A file containing a downloadable poster was attached to the email.

"The effort is to educate people who vote and how to comply with the law," Deputy Secretary of State Jim Silrum said Monday.

Elections officials sent the email Friday hours after lawyers representing a group of Native Americans appealed their lawsuit to the U.S. Supreme Court, saying new voter ID requirements in place in North Dakota will lead to confusion during the upcoming election.

The emergency appeal from the tribal members came days after a federal appeals court ended an injunction in the case. The injunction would have required the state to accept forms of identification and supporting documents that included a current mailing address, such as a post office box, instead of requiring a current street address.

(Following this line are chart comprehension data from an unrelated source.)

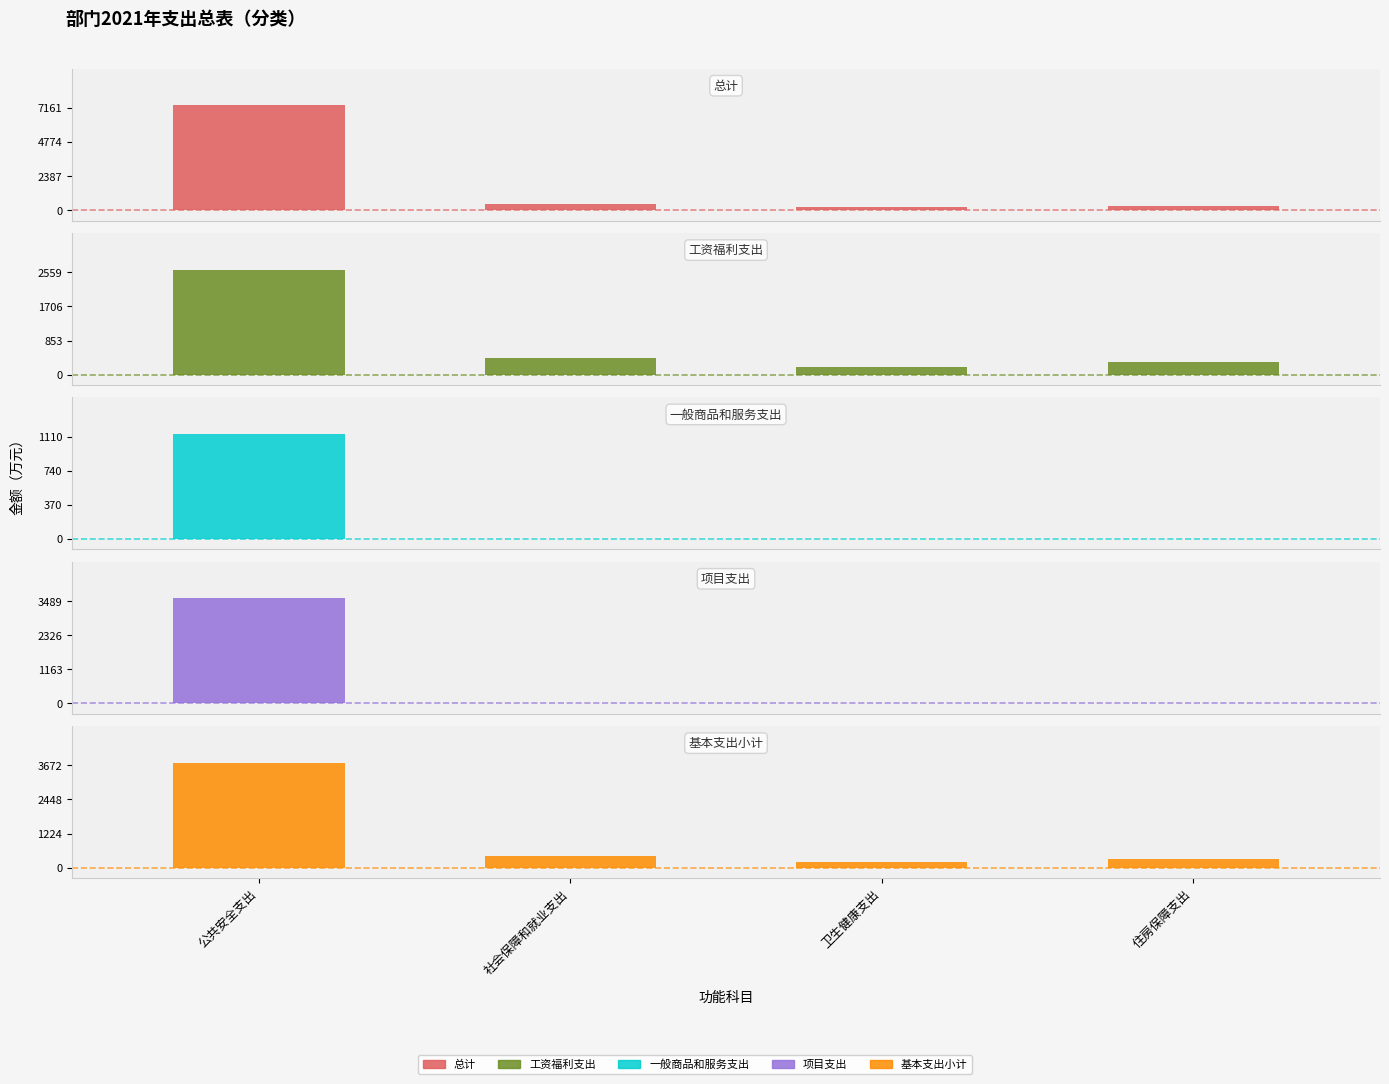

What position from the left is 卫生健康支出?

3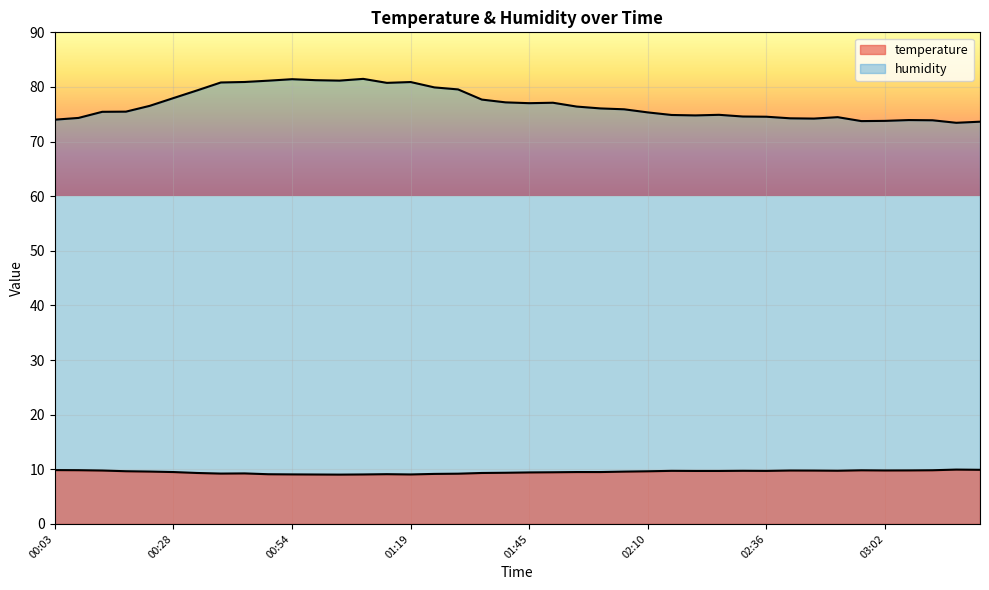

What is the sum of all temperature values?

380.6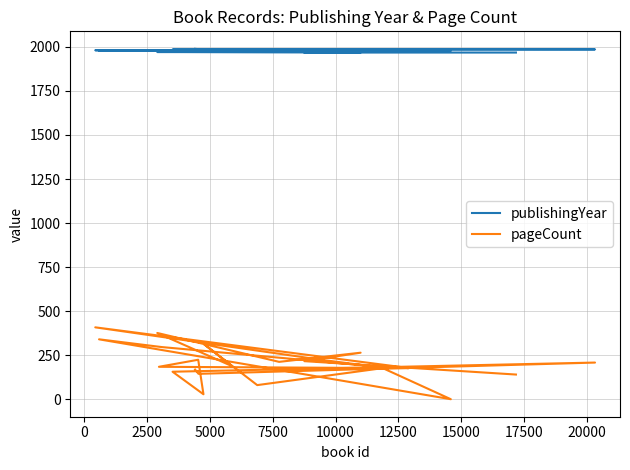

What are all the series names shown in the legend?

publishingYear, pageCount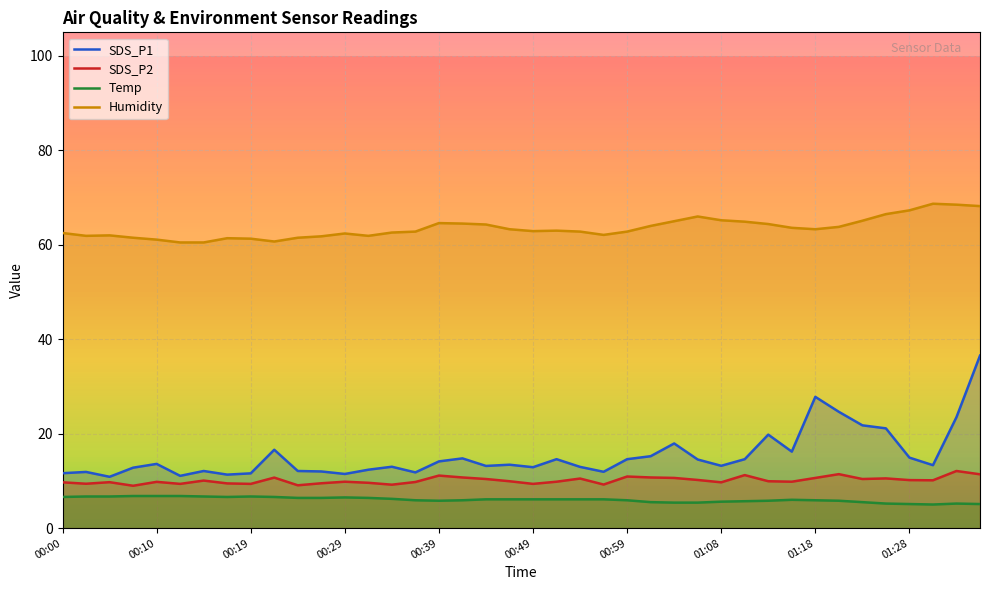

At which category is the sum across all series the highest?

39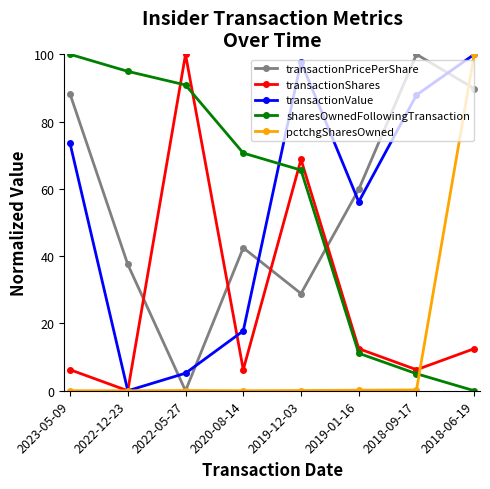

Which series ends up on top after the final intersection of sharesOwnedFollowingTransaction and transactionPricePerShare?

transactionPricePerShare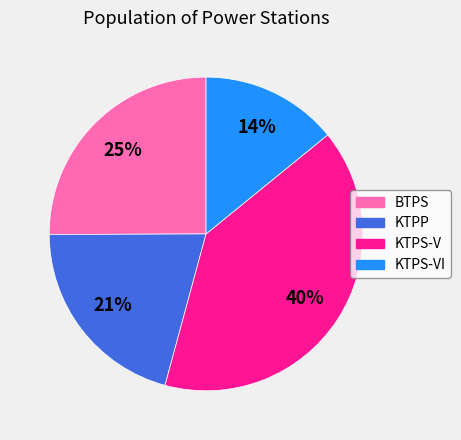

Which category has the smallest portion of the pie?

KTPS-VI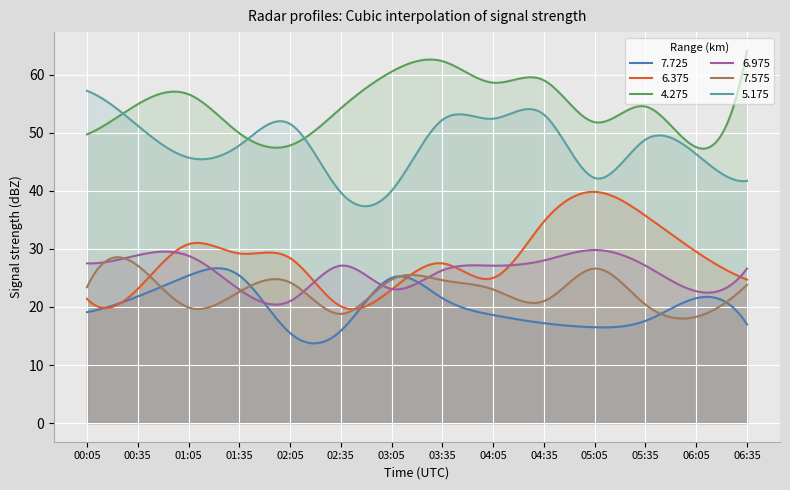

Reading left to right, extract all data points from this chart.

7.725: 00:05=19.1	00:35=21.8	01:05=25.4	01:35=25.4	02:05=15.5	02:35=15.9	03:05=25.0	03:35=21.5	04:05=18.6	04:35=17.2	05:05=16.5	05:35=17.6	06:05=21.5	06:35=17.0
6.375: 00:05=21.4	00:35=23.1	01:05=30.8	01:35=29.2	02:05=28.4	02:35=20.1	03:05=23.0	03:35=27.5	04:05=25.0	04:35=34.7	05:05=39.8	05:35=35.7	06:05=29.5	06:35=24.7
4.275: 00:05=49.7	00:35=54.9	01:05=56.6	01:35=49.9	02:05=47.8	02:35=54.2	03:05=60.5	03:35=62.3	04:05=58.6	04:35=59.0	05:05=51.8	05:35=54.5	06:05=47.5	06:35=64.1
6.975: 00:05=27.5	00:35=28.9	01:05=28.8	01:35=23.0	02:05=21.0	02:35=27.1	03:05=23.1	03:35=26.3	04:05=27.1	04:35=28.0	05:05=29.8	05:35=27.1	06:05=22.7	06:35=26.6
7.575: 00:05=23.4	00:35=27.1	01:05=19.9	01:35=22.6	02:05=24.2	02:35=18.8	03:05=24.7	03:35=24.6	04:05=23.0	04:35=21.0	05:05=26.6	05:35=20.4	06:05=18.3	06:35=23.8
5.175: 00:05=57.2	00:35=51.2	01:05=45.7	01:35=47.8	02:05=51.5	02:35=39.7	03:05=40.0	03:35=52.2	04:05=52.4	04:35=53.1	05:05=42.2	05:35=48.8	06:05=46.3	06:35=41.7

Street addresses aren't always assigned on Native American reservations, so members of the Turtle Mountain Band of Chippewa sued the state, alleging its ID requirements discriminated against Native Americans. A district court judge agreed in April.

American Indians tend to vote for Democrats and their vote is especially important this year, as Democratic Sen. Heidi Heitkamp is in a close race with Republican Kevin Cramer that could help determine control of the Senate.

Census data show American Indians make up only about 5 percent of North Dakota's population but tribal members' strong support for Heitkamp played a big role in her election to the U.S. Senate in 2012 by fewer than 3,000 votes.

North Dakota has required voters to provide ID since 2004. Voters without an ID were allowed to sign an affidavit attesting to their eligibility to vote, but the Legislature removed that provision in 2013 shortly after Heitkamp's win. The GOP-controlled Legislature has said Heitkamp's victory had no bearing on the legislation.

The Turtle Mountain reservation is located in Rolette County in north-central North Dakota. County emergency coordinator Mike Stewart said Monday that residential street addresses have been assigned in "99 percent" of the county — including on the reservation — in the past several years.

He agreed with state elections officials that obtaining a residential street address is a no-cost and quick process that may take no more than a few hours.

"It's very possible some homes have been overlooked," Stewart said.

One problem, he said, is that many people don't realize their homes have been assigned a street address, a process that has been ongoing over the past several years.

Stewart said many people still rely on post offices boxes to get their mail.

Sioux County Sheriff Frank Landeis said that also is the case in his county, which contains the Standing Rock Sioux Reservation, North Dakota's largest.

Landeis said residential street addresses have been assigned to every known dwelling in the county, which covers more than 1,100 square miles in south-central North Dakota.

"As far as I know, everybody has an address down here," he said. "If they don't, it's very simple to get one."